#### INSTRUCTION:
In the data below, begin at the line with "ha pedido este jueves" and stop after the line with "esclareceu João Paulo."; output those lines exactly and no pictures.

Stored dataset items

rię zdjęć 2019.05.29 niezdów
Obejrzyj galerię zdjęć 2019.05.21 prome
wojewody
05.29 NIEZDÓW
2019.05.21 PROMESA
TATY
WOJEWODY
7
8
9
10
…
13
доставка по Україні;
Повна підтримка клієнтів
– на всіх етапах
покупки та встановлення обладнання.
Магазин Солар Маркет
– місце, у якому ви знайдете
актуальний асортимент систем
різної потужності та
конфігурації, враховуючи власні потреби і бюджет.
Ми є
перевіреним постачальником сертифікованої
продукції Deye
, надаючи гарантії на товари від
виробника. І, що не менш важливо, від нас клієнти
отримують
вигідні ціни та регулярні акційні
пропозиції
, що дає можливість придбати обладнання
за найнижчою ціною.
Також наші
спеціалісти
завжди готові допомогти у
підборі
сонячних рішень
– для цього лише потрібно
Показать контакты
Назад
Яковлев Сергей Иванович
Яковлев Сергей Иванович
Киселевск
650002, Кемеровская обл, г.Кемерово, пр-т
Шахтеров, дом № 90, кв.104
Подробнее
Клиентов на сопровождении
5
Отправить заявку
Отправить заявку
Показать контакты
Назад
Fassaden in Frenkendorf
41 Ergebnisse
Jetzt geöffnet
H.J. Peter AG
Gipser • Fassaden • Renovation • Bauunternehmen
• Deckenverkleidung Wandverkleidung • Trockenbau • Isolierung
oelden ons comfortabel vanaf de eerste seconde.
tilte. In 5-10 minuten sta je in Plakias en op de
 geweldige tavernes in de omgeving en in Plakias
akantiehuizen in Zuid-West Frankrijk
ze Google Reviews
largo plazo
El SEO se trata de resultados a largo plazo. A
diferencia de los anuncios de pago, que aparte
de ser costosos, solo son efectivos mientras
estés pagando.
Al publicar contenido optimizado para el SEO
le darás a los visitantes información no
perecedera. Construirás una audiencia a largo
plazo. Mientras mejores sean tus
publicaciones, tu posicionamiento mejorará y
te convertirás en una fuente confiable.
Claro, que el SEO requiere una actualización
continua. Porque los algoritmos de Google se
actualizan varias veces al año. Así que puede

--

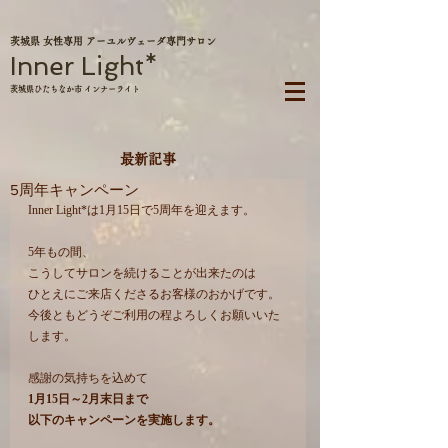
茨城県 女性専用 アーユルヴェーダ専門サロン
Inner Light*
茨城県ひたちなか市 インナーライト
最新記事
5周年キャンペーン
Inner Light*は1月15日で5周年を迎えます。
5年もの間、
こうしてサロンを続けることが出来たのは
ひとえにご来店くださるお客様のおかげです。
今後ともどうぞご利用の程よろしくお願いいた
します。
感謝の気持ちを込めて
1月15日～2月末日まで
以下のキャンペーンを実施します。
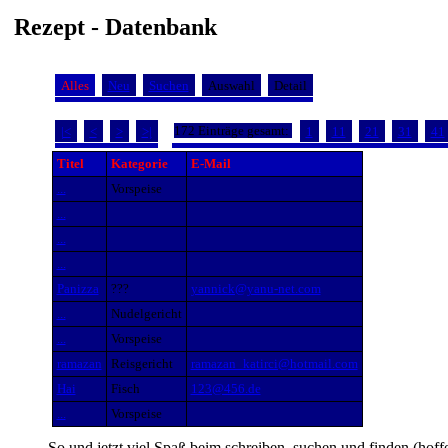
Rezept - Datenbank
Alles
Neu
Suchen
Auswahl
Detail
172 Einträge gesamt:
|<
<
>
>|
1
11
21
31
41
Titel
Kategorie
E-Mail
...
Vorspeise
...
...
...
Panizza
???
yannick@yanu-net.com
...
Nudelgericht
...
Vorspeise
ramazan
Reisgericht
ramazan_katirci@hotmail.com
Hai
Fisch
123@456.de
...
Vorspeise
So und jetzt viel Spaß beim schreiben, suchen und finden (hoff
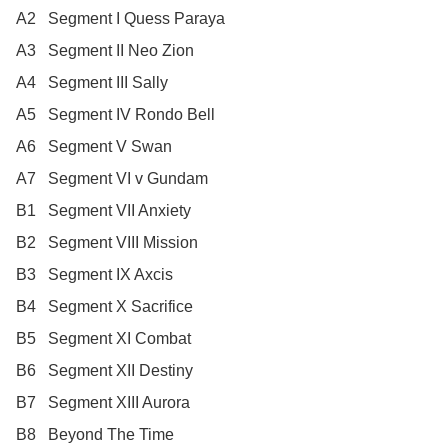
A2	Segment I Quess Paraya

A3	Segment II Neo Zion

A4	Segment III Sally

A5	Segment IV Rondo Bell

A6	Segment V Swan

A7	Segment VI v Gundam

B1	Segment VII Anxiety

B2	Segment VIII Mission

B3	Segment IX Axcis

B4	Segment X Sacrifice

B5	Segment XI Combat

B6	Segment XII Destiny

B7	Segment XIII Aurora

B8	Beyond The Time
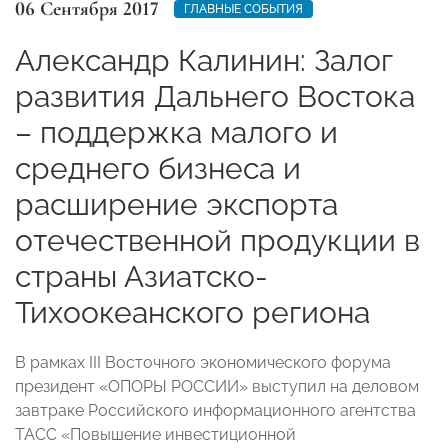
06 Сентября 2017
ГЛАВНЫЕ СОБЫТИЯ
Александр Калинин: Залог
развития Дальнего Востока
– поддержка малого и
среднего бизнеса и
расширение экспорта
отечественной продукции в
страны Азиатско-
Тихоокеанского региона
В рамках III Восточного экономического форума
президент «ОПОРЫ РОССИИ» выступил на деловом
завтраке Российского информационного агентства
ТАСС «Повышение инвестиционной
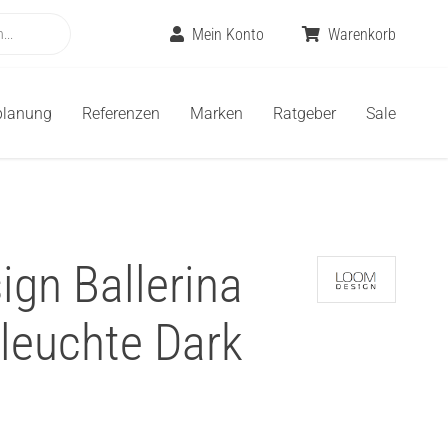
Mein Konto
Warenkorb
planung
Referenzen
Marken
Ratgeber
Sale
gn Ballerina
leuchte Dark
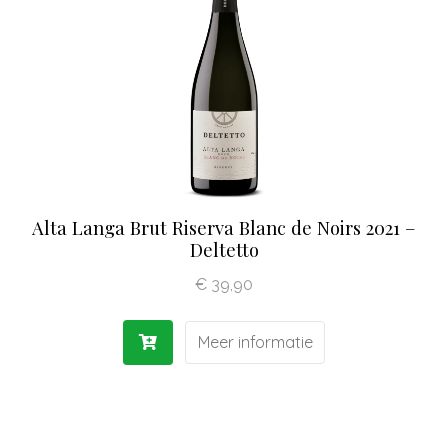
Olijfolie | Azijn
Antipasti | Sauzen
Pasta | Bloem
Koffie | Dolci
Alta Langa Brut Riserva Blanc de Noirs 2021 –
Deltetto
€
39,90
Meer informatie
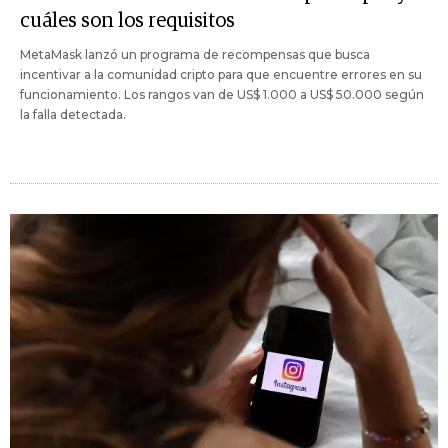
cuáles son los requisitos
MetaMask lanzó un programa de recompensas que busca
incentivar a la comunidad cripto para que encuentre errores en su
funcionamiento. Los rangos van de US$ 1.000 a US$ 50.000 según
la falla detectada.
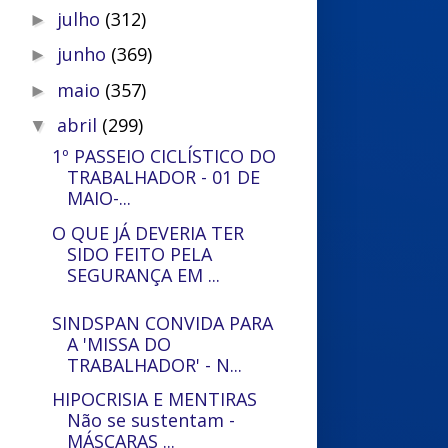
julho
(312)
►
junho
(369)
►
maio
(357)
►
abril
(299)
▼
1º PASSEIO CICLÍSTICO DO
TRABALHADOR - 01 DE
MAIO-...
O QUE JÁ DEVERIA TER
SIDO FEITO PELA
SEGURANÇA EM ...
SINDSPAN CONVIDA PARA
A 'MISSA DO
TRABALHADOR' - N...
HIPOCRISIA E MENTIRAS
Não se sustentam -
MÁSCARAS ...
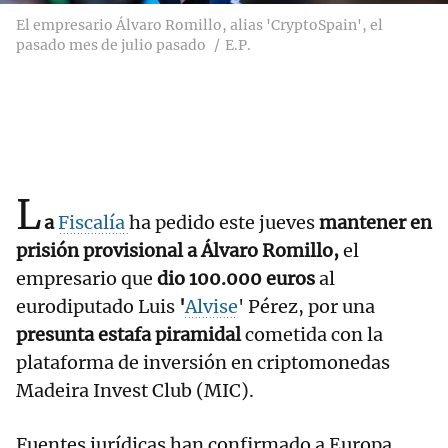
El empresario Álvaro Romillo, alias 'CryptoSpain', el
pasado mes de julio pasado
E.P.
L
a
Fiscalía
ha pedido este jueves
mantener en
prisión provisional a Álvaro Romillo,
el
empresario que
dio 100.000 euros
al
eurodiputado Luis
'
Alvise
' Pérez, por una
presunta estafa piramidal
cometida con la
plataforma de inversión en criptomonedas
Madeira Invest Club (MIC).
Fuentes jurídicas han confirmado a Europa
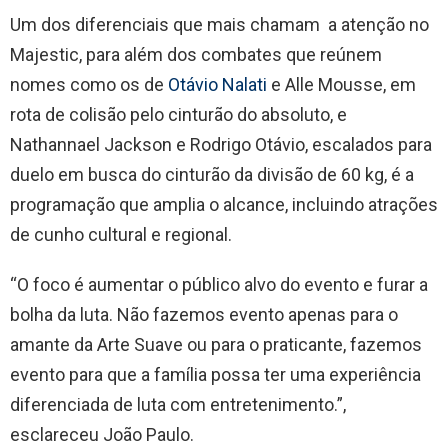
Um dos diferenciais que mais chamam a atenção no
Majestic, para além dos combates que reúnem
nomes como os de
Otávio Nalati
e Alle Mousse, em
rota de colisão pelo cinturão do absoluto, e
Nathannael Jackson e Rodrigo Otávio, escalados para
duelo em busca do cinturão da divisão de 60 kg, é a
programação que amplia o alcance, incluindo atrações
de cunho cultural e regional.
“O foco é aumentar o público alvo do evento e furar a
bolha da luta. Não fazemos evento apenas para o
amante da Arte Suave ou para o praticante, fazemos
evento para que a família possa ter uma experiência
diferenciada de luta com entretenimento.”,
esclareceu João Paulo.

#### SOLUTION BELOW:
ha pedido este jueves
mantener en
prisión provisional a Álvaro Romillo,
el
empresario que
dio 100.000 euros
al
eurodiputado Luis
'
Alvise
' Pérez, por una
presunta estafa piramidal
cometida con la
plataforma de inversión en criptomonedas
Madeira Invest Club (MIC).
Fuentes jurídicas han confirmado a Europa
Um dos diferenciais que mais chamam a atenção no
Majestic, para além dos combates que reúnem
nomes como os de
Otávio Nalati
e Alle Mousse, em
rota de colisão pelo cinturão do absoluto, e
Nathannael Jackson e Rodrigo Otávio, escalados para
duelo em busca do cinturão da divisão de 60 kg, é a
programação que amplia o alcance, incluindo atrações
de cunho cultural e regional.
“O foco é aumentar o público alvo do evento e furar a
bolha da luta. Não fazemos evento apenas para o
amante da Arte Suave ou para o praticante, fazemos
evento para que a família possa ter uma experiência
diferenciada de luta com entretenimento.”,
esclareceu João Paulo.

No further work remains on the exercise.